Proof of stake will be part of the new Ethereum 2.0 which will be released later in the year, at which point mining will be gradually phased out. Nonetheless, the Ethereum community is known for delaying the proof of stake protocol and as a result, the difficulty bomb is delayed as well. Early in January this year, the difficulty bomb was moved forward by an additional 600 days again through the ‘Muir Glacier’ update.
Is Ethereum mining profitable in 2020?
Although there are other profitable coins that you can mine easily, Ether is the best cryptocurrency to mine in 2020, considering the long-term potential of the blockchain. Ether initiated a program by publicizing the idea of its upcoming Ethereum 2.0 version, or using smart contracts to enable other applications of blockchain technology apart from crypto and payments.
Since Ethereum went live in 2015, it has successfully delivered that promise and then some, and it will most likely keep growing and developing. Due to Ethereum, products such as decentralized finance (DeFi) are now available in the market which recreates the traditional financial products and services using smart contracts.
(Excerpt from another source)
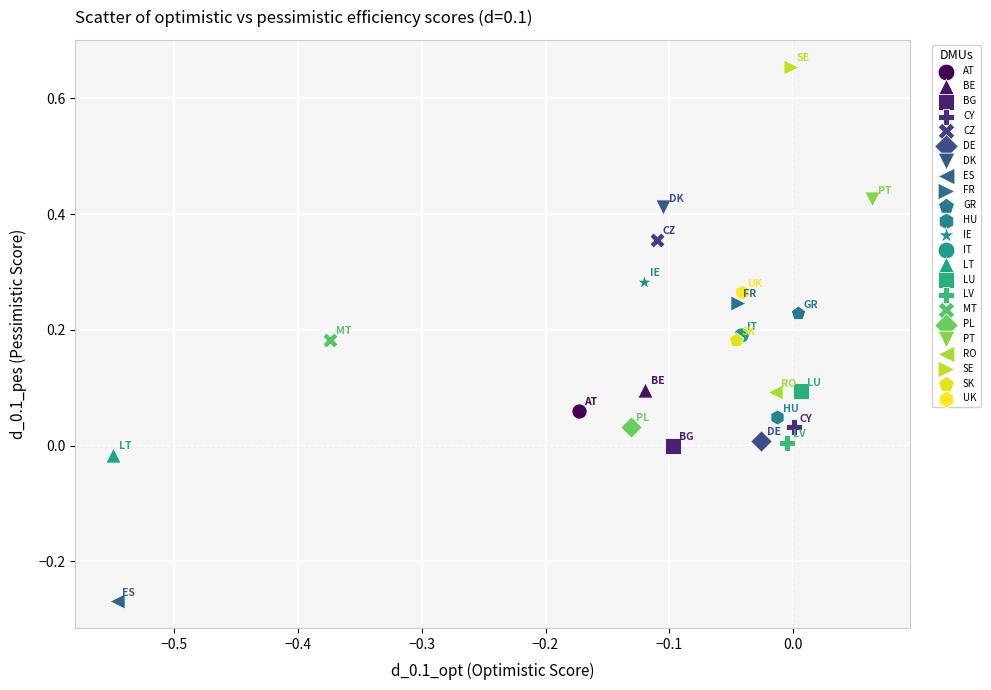

What are all the series names shown in the legend?

AT, BE, BG, CY, CZ, DE, DK, ES, FR, GR, HU, IE, IT, LT, LU, LV, MT, PL, PT, RO, SE, SK, UK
DeFi enables transparent, censor-ship resistant, and trust-less of traditional products such as loans, marketplaces, and asset issuance without the need for intermediaries. Although the blockchain also has rivals who facilitate the development of decentralized applications, Ether has the advantage of being quick, the largest developers community, and the biggest community.
All the above make ETH the ideal coin to mine in 2020 in the long term, as its price and durability seem to get even stronger than the other digital currencies.
Updates August 20, 2020
In 2020, Ethereum Cloud mining contracts are not profitable. This is because mining has become more competitive with lower margins – forcing miners to reduce costs. In 2020, When Ethereum deploys the new consensus mechanism called Proof of Stake, mining will be a thing of the past. This will eventually phase out mining on Ethereum altogether.
On August 14, the Ethereum network struggled to reach finality for more than 90 minutes. ETH developers were aware that a severe bug is a reason behind the delay. Before the issue can be resolved, many Medalla testnet users saw their ETH holdings decline by as much as 75 percent.
The Medalla testnet crash has shown that there are many things that need ironing out before the due date for the ETH 2.0 launch which is sometime in the early months of 2021. The long-awaited ETH 2.0 may need to go through technical tinkering before it can be unveiled to the users. Phase 2.0 needs an in-depth study to be understood.